Sorry, no other clues from my side.
A couple of updates:
- I can reproduce the crash using your Dockerfile and suggested commands. I'll see if I can find any sort of race or other bug that could lead to it.
- Ignoring that, I can't seem to generate a Darshan log for anything in the container. Have you had any success with that? I haven't had much of a chance to debug why yet, but it kind of looks like Darshan shutdown never gets called (it does get initialized I confirmed). I don't know what would cause that -- Darshan shutdown is initiated as a destructor for when the Darshan shared library is unloaded.
I did find and fix a bug that is waiting in a PR now, if you're interested in trying it out: #922
I think this bug was not actually a race, but just that Darshan was not properly handling the case where an app that is excluded (via APP_EXCLUDE) is calling fork()
. Darshan has handlers that are called on fork()

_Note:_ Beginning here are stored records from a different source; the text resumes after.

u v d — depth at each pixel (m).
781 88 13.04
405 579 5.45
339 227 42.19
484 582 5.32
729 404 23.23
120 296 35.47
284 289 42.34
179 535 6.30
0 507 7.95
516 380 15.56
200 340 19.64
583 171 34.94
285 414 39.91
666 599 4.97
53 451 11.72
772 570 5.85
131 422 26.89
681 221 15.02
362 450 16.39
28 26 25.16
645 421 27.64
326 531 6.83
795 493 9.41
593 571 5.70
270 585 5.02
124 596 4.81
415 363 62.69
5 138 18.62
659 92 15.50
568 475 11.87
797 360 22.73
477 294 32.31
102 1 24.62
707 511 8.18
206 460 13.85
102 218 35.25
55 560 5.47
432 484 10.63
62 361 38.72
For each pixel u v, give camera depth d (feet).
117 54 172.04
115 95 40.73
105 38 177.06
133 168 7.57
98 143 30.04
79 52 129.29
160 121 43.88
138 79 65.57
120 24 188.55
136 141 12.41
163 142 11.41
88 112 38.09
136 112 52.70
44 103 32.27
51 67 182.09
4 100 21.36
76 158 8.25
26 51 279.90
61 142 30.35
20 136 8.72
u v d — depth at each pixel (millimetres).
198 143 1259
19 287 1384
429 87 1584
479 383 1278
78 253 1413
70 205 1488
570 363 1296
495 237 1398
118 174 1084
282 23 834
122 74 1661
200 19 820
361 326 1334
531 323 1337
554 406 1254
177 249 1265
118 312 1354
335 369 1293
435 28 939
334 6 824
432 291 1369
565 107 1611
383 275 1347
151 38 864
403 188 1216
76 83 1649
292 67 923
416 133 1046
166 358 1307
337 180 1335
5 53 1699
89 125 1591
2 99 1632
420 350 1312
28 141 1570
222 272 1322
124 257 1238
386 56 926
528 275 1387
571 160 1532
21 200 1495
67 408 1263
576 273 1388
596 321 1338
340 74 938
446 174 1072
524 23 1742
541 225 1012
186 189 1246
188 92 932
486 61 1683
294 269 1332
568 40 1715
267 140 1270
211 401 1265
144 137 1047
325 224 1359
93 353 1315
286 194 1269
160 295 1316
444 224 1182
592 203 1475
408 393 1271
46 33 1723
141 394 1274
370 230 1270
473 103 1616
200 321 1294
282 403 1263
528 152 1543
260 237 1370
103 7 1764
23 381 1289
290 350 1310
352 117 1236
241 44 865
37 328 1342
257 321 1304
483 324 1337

, and they expected some internal Darshan library state to be set that is clearly not set in the case where an app is excluded.
Thanks for reporting this! And let me know if you have other issues (like the other issue I mention above about not generating any Darshan logs).
Sorry for the late reply and thanks for the fix. I just tested it and the crash is gone.
As for the logs: assuming you mean the Darshan "trace" logs for the application, then yes, I was able to generate them for the application within a container and got the complete report out of it.